Nepal scraps $2.5-billion hydro dam deal with China, says agreement signed ‘illegally’The development comes as a major setback for Beijing as it seeks to expand its influence in Nepal through a massive infrastructure drive.
In a huge blow to China’s attempts to expand its clout in the Himalayan nation, the Nepalese government on Monday said that it has revoked an agreement signed with a Chinese company for construction of the $2.5-billion Budhi Gandaki Hydropower Project.
Nepal’s Deputy Prime Minister and Energy minister Kamal Thapa said via Twitter that a Cabinet meeting held on Monday revoked the deal sealed with the Chinese firm as per the “instructions issued by parliamentary committees”.

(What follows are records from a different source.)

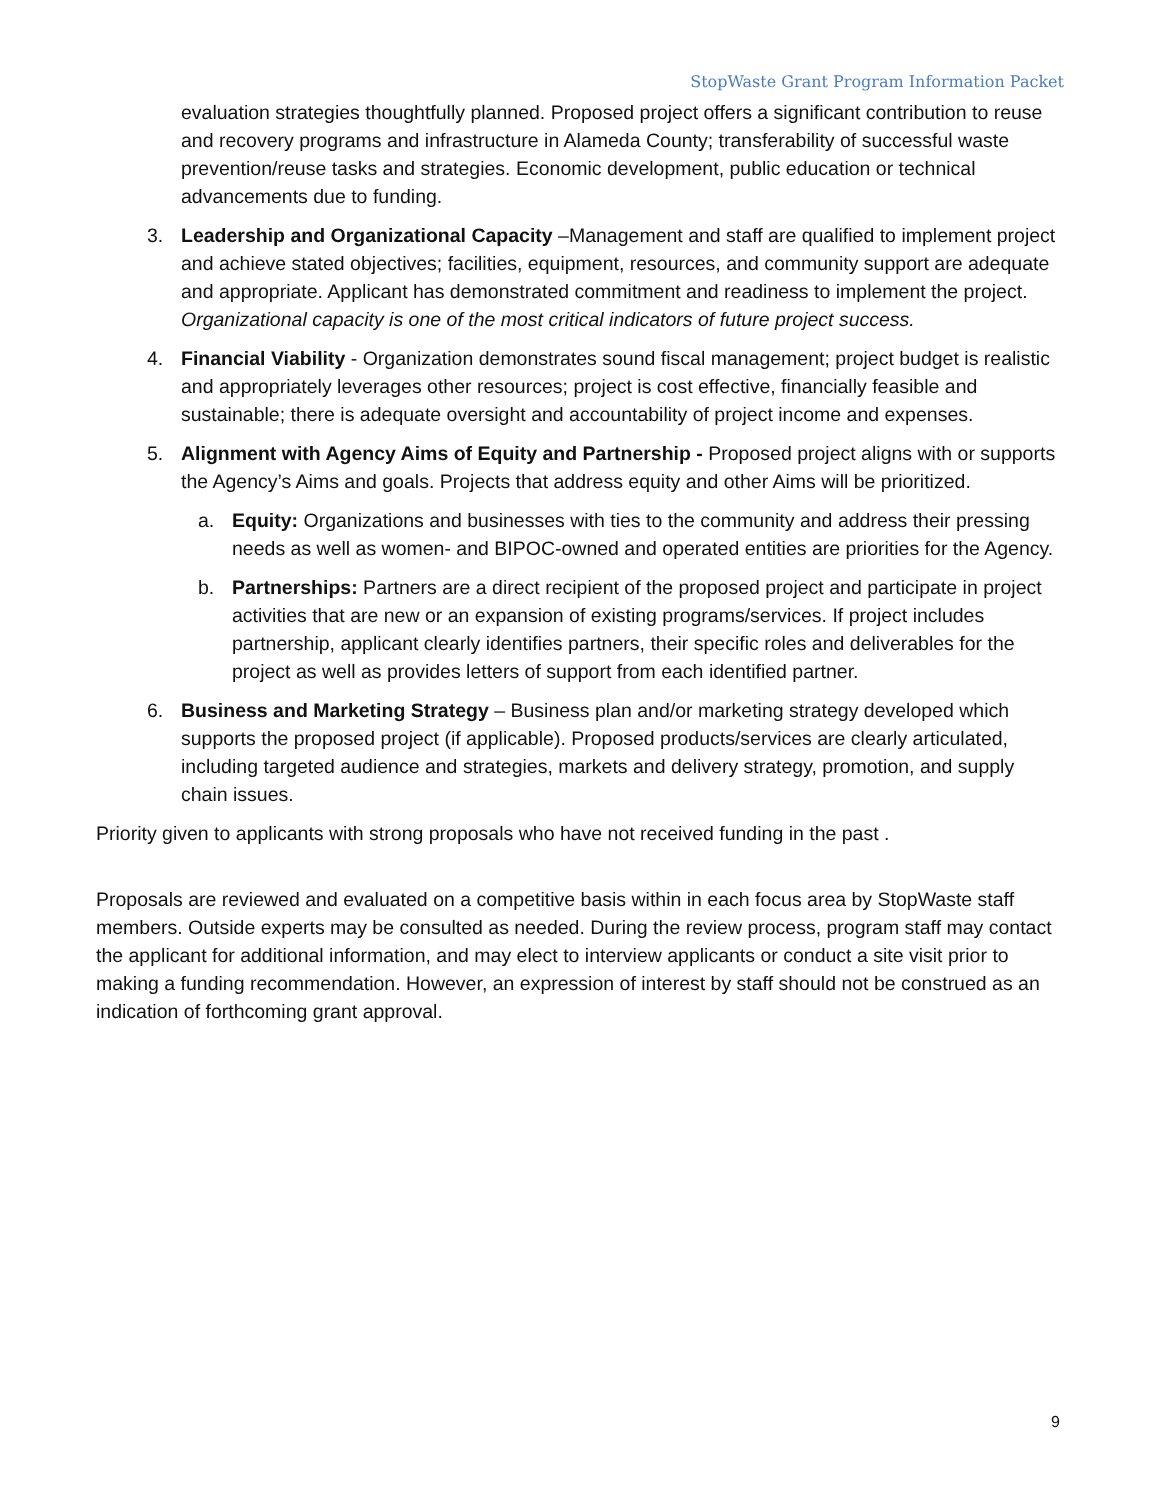StopWaste Grant Program Information Packet
evaluation strategies thoughtfully planned. Proposed project offers a significant contribution to reuse and recovery programs and infrastructure in Alameda County; transferability of successful waste prevention/reuse tasks and strategies. Economic development, public education or technical advancements due to funding.
3. Leadership and Organizational Capacity –Management and staff are qualified to implement project and achieve stated objectives; facilities, equipment, resources, and community support are adequate and appropriate. Applicant has demonstrated commitment and readiness to implement the project. Organizational capacity is one of the most critical indicators of future project success.
4. Financial Viability - Organization demonstrates sound fiscal management; project budget is realistic and appropriately leverages other resources; project is cost effective, financially feasible and sustainable; there is adequate oversight and accountability of project income and expenses.
5. Alignment with Agency Aims of Equity and Partnership - Proposed project aligns with or supports the Agency’s Aims and goals. Projects that address equity and other Aims will be prioritized.
a. Equity: Organizations and businesses with ties to the community and address their pressing needs as well as women- and BIPOC-owned and operated entities are priorities for the Agency.
b. Partnerships: Partners are a direct recipient of the proposed project and participate in project activities that are new or an expansion of existing programs/services. If project includes partnership, applicant clearly identifies partners, their specific roles and deliverables for the project as well as provides letters of support from each identified partner.
6. Business and Marketing Strategy – Business plan and/or marketing strategy developed which supports the proposed project (if applicable). Proposed products/services are clearly articulated, including targeted audience and strategies, markets and delivery strategy, promotion, and supply chain issues.
Priority given to applicants with strong proposals who have not received funding in the past .
Proposals are reviewed and evaluated on a competitive basis within in each focus area by StopWaste staff members. Outside experts may be consulted as needed. During the review process, program staff may contact the applicant for additional information, and may elect to interview applicants or conduct a site visit prior to making a funding recommendation. However, an expression of interest by staff should not be construed as an indication of forthcoming grant approval.
9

The agreement, he said, was signed “illegally and haphazardly” and the contract was handed over without initiating a competitive bidding process.
Nepal’s Cabinet had in May this year decided to award the contract to build the 1,200-MW project located in Gorkha and Dhading districts to state-run China Gezhouba Group Corporation (CGGC).
In June, the then Energy minister Janardan Sharma and CGGC President Lv Zexiang had signed a Memorandum of Understanding (MoU) to build the project under the engineering, procurement, construction and finance (EPCF) model. The agreement was signed in the presence of the then PM Pushpa Kamal Dahal and Chinese Ambassador to Nepal Yu Hong.
As per the MoU, the Chinese company had agreed to arrange soft loans from Chinese financial institutions to build the project under terms and conditions acceptable to the Nepal government.
Four months down the line, a joint meeting of the Agriculture and Water Resources Committee and Finance Committee of Parliament directed the government to scrap the agreement stating the decision to hand over the project to the Chinese company was against the country’s legal provisions and breaches the Public Procurement Act.
The development assumes importance in view of the significance Nepal attaches to this project touted as the key to its self-sufficiency in power generation.
India and China have been vying for influence in the strategically important Himalayan nation, particularly due to its immense hydropower opportunity.
While New Delhi has stayed away from Beijing’s belt and road project, the the Nepalese government led by former PM Pushpa Kamal Dahal had signed up for the initiative in May.